Agung Sedayupun bergegas-gegas mencari Santa dipendapa. Namun ternyata orang itu juga tidak melihat Ki Tanu Metir. Katanya “Aku tidak melihatnya”
Agung Sedayu mengangguk-anggukkan kepalanya. Apakah Ki Tanu Metir sedang berada dibelakang? Agung Sedayupun kemudian mencoba mencarinya keperigi. Tetapi diperigi itupun Ki Tanu Metir tidak ditemukannya.
Satu-satunya kemungkinan tinggallah di banjar desa. Masih ada satu dua orang yang dirawat disana. Mungkin Ki Tanu Metir ada diantara mereka.
Karena itu maka Agung Sedayu segera pergi kepringgitan, memberitahukan kepada kakaknya, bahwa ia akan mencoba mencari Ki Tanu Metir ke banjar desa.
“Aku pergi bersamamu” sela Swandaru sebelum Untara menjawab.
Agung Sedayu mengangguk “Marilah” jawabnya.
Dan Untarapun kemudian bertanya “Apakah kau sudah mencari diseluruh halaman ini?”
“Sudah kakang” “Tidak seorangpun yang melihatnya?”
“Tidak kakang, para penjaga regolpun tidak melihat bahwa Ki Tanu Metir meninggalkan halaman”
Untara mengangguk-anggukkan kepalanya. Apabila dikehendakinya sudah tentu ia dapat pergi tanpa seorangpun yang mengetahuinya. Meloncat dinding halaman belakang atau lewat manapun. Tetapi mungkin juga, hanya karena para penjaga tidak begitu memperhatikannya.
“Sore tadi aku masih bercakap-cakap dengan Ki Tanu Metir” Agung Sedayu menjelaskan.
“Kalau demikian” berkata Untara “Cobalah kau cari Ki Tanu Metir dibanjar desa”
Agung Sedayu dan Swandaru segera pergi meninggalkan kademangan. Malam sudah semakin kelam dan langitpun tampak gelap kelabu dilapis oleh mendung yang rata.
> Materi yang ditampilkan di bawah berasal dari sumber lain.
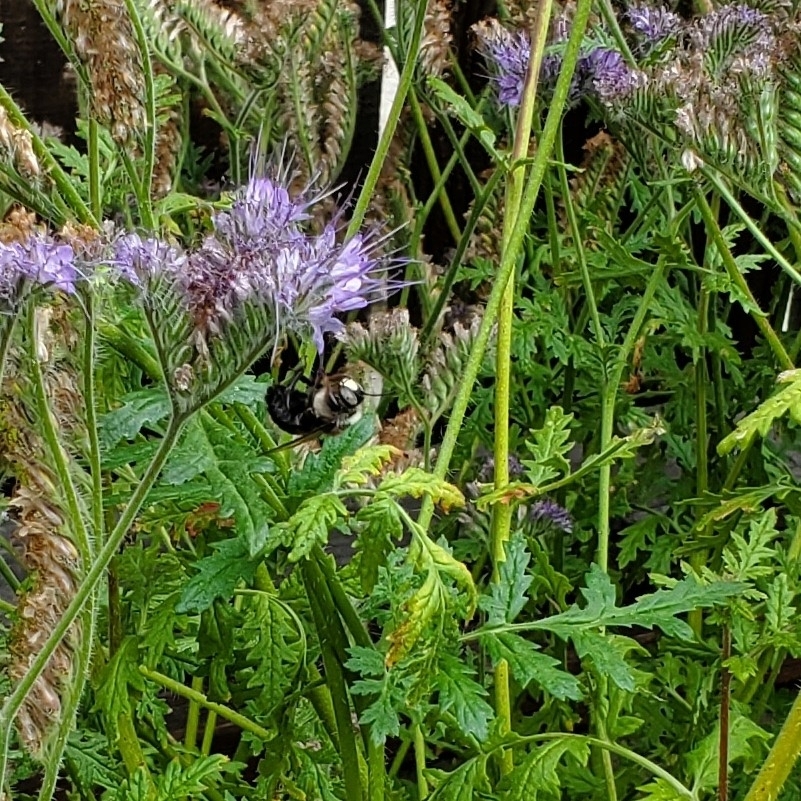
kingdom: Animalia
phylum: Arthropoda
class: Insecta
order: Hymenoptera
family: Apidae
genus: Xylocopa
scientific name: Xylocopa tabaniformis
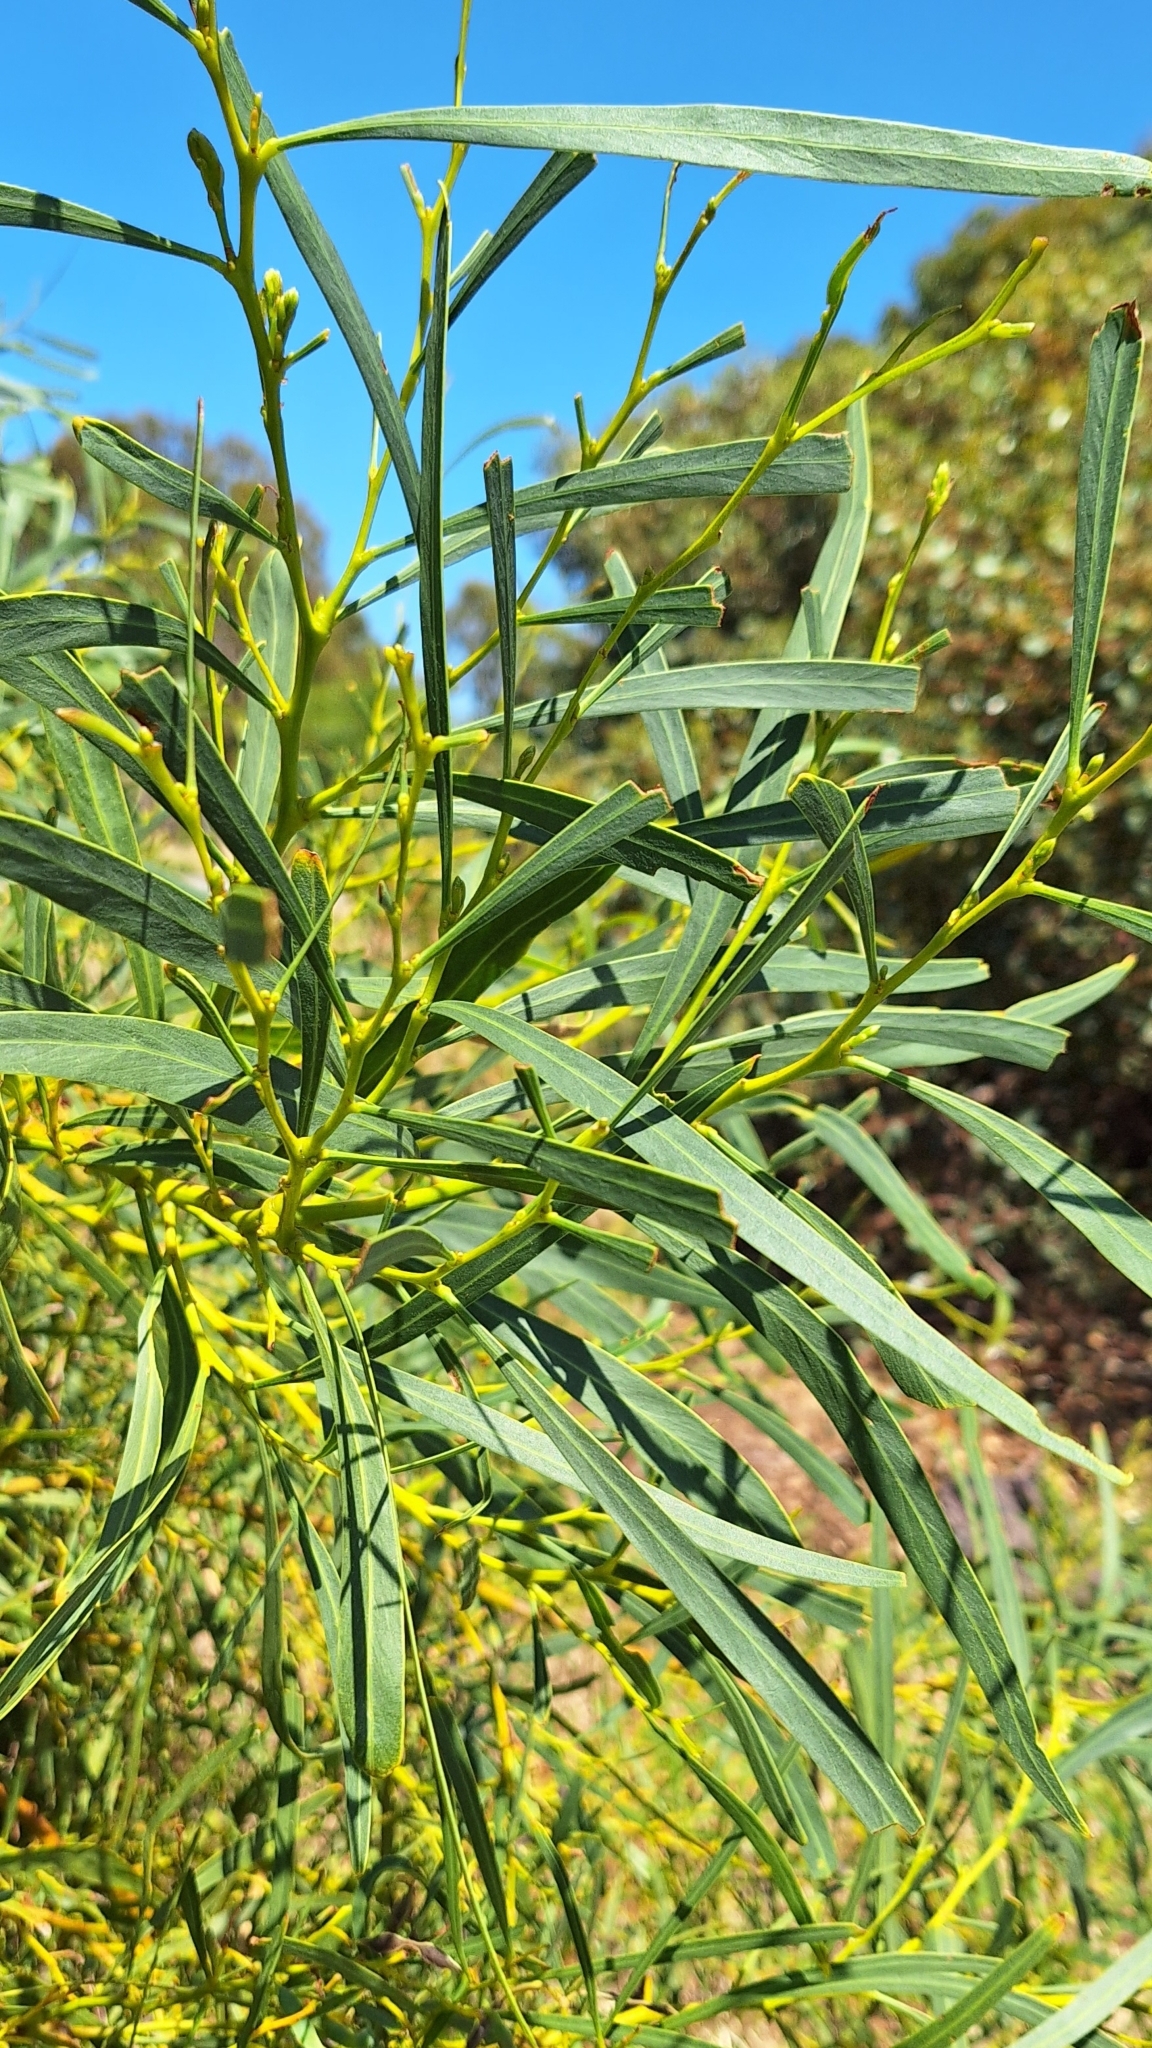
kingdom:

Sekali-sekali asl menengadahkan wajahnya dan dilihatnya kesempatan lidah api berloncatan. Bintang-bintang jauh bersembunyi dibalik tabir yang hitam.
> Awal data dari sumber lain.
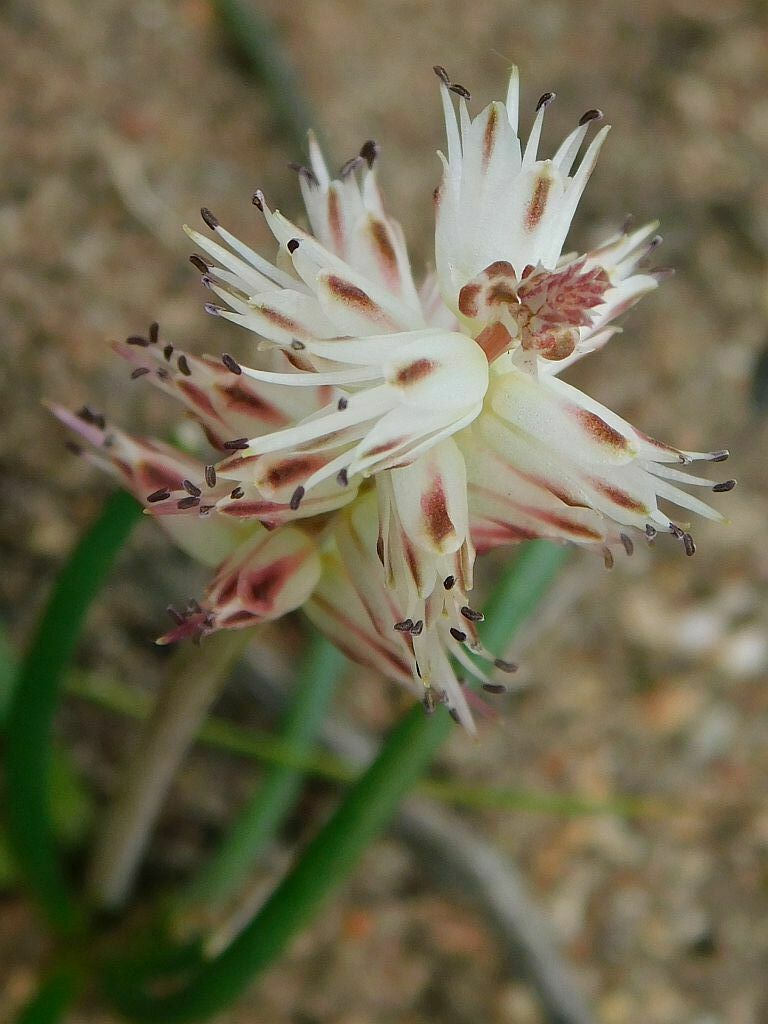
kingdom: Plantae
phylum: Tracheophyta
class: Liliopsida
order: Asparagales
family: Asparagaceae
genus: Lachenalia
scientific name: Lachenalia juncifolia
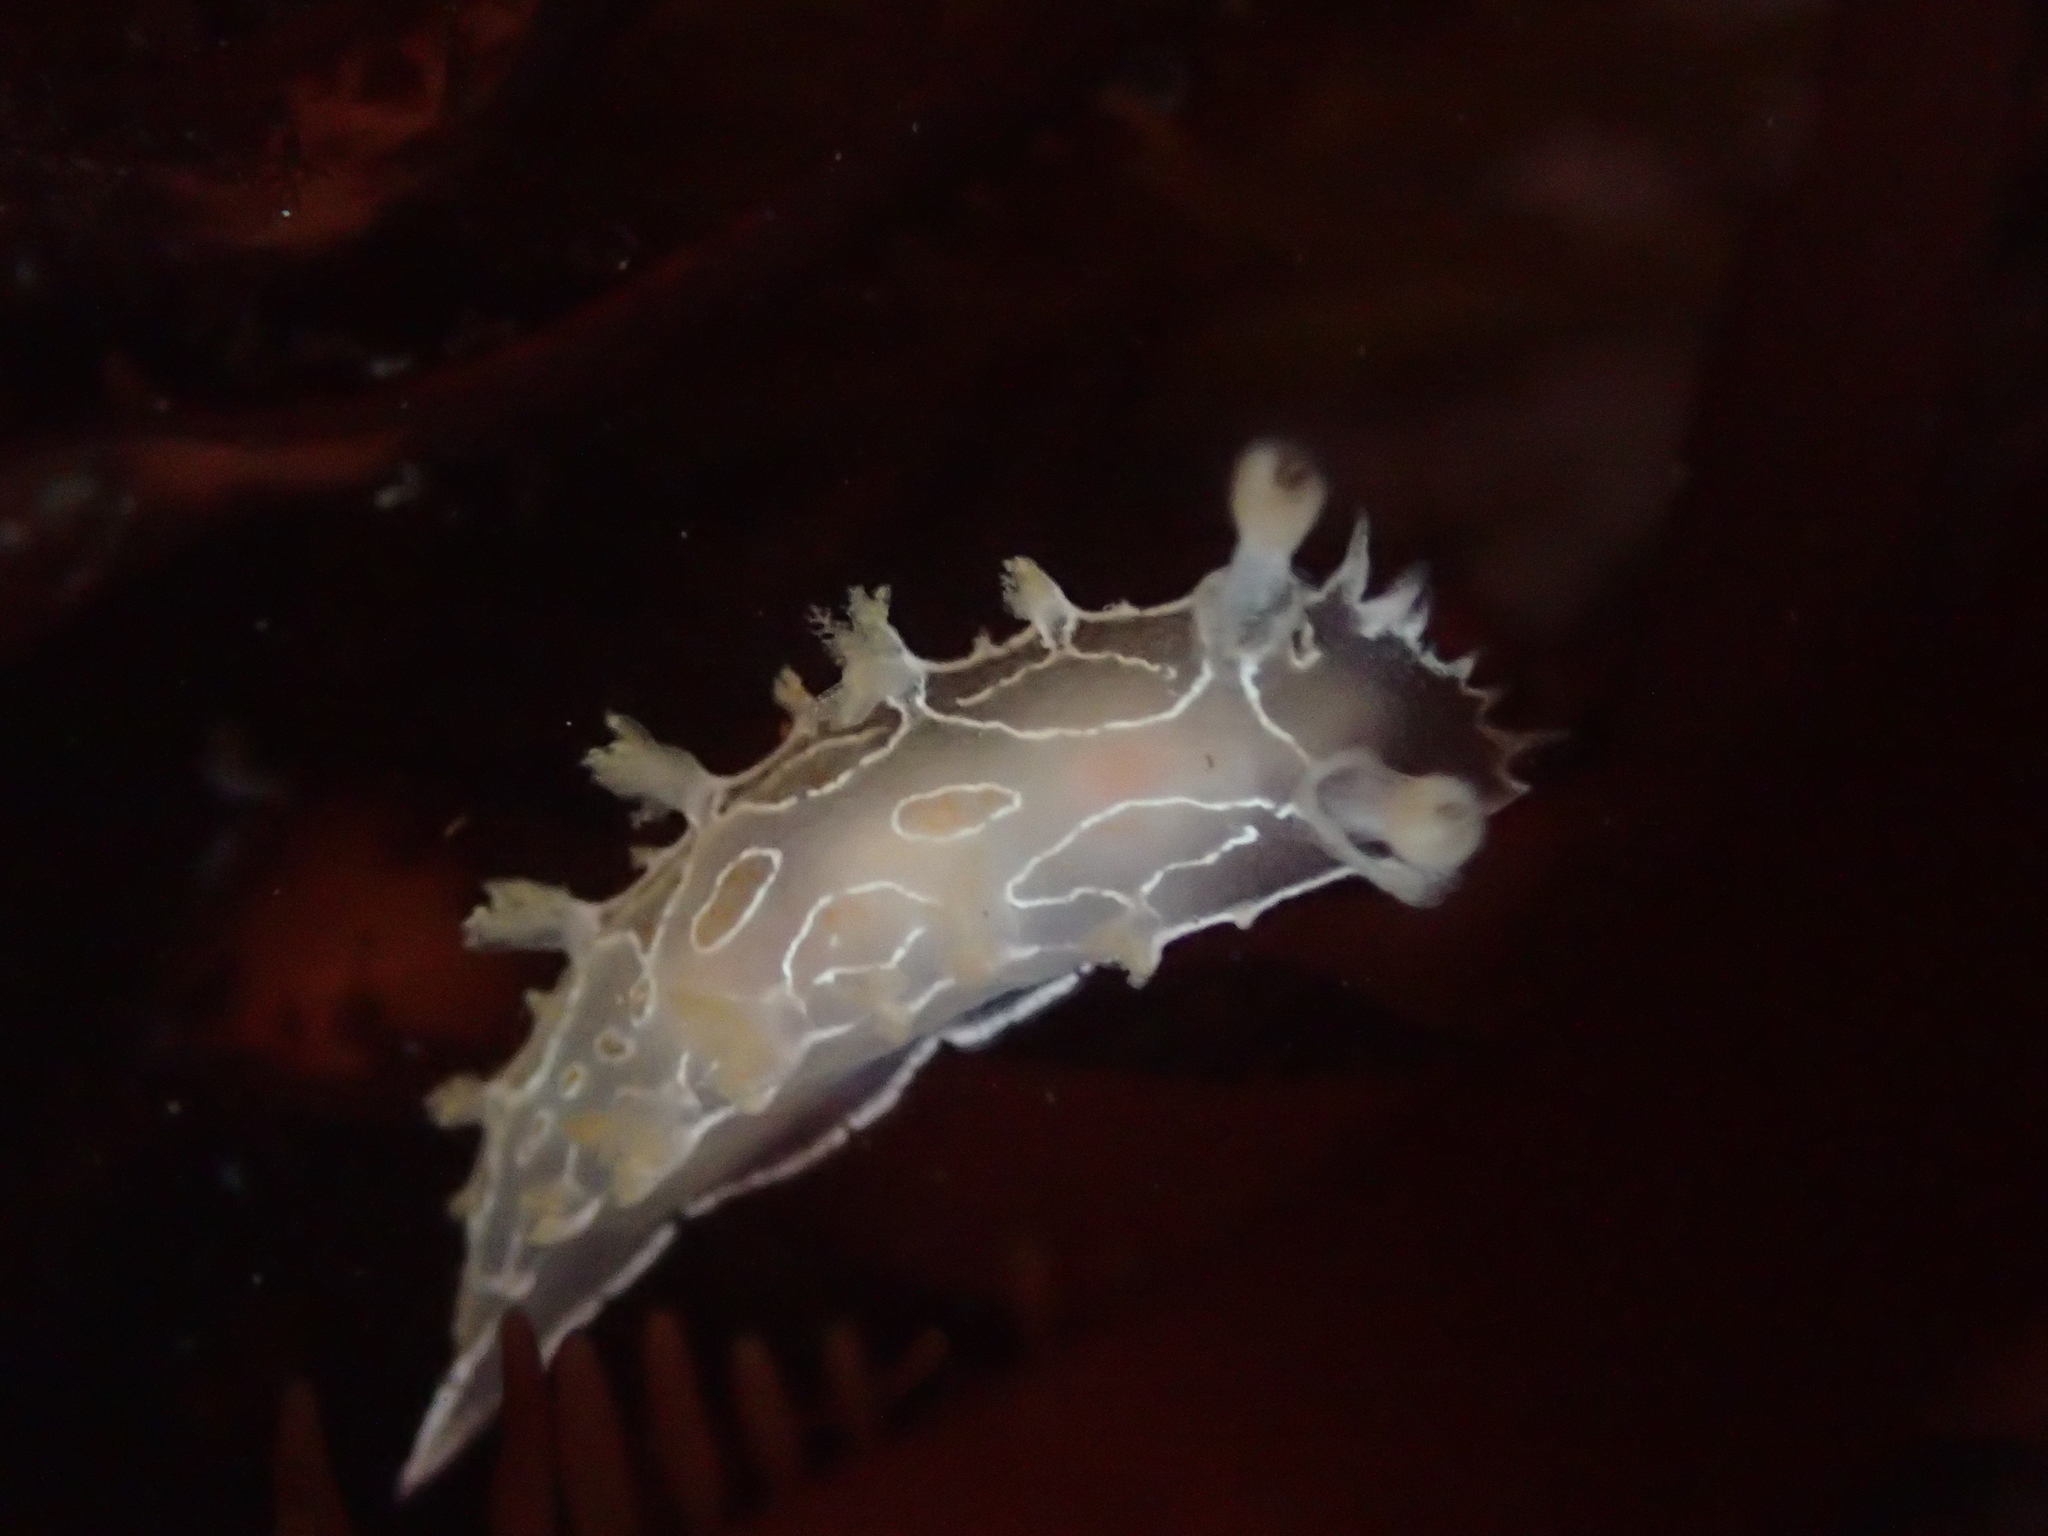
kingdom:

Agung Sedayu itupun segera terkenang pada waktu kakaknya Untara, membawanya pergi meninggalkan padukuhannya Jati Anom. Pada saat kakaknya itu mendapat berita bahwa Tohpati akan melanda Sangkal Putung untuk yang pertama kalinya. Alangkah jauh bedanya, perasaannya pada waktu itu dan perasaannya pada saat ini. Pada saat itu perasaannya diliputi oleh ketakutan dan kecemasan. Betapa ia menjadi gemetar. Namun ketika pundaknya telah terluka dan memancarkan darah, dan dirasakannya luka itu, serta desakan-desakan keadaan yang tidak dapat dihindarinya, maka pecahlah belenggu yang mengungkungnya selama ini. Ditemukannya nilai-nilai baru pada dirinya. Dan karena itulah maka kini Agung Sedayu sama sekali tidak lagi dicengkam oleh ketakutan, meskipun beberapa segi sifat-sifatnya masih juga melekat pada dirinya, sehingga Untara menganggapnya sebagai seorang anak yang terlalu banyak mempunyai pertimbangan. Akibatnya adalah, ragu-ragu, meskipun ragu-ragu ini bukanlah ungkapan dari bentuk ketakutan dan kecemasan.
Agung Sedayu dan Swandaru berjalan tergesa-gesa ke banjar desa. Mereka takut kalau hujan segera akan jatuh. Dengan demikian maka mereka akan menjadi basah kuyup.
“Alangkah sepi malam ini” desis Agung Sedayu.
“Mungkin beberapa orang mendapat firasat buruk. Mungkin beberapa orang telah menyangka bahwa bahaya besok pagi akan mengancam kademangan ini” sahut Swandaru “Tetapi mungkin karena mendung yang tebal”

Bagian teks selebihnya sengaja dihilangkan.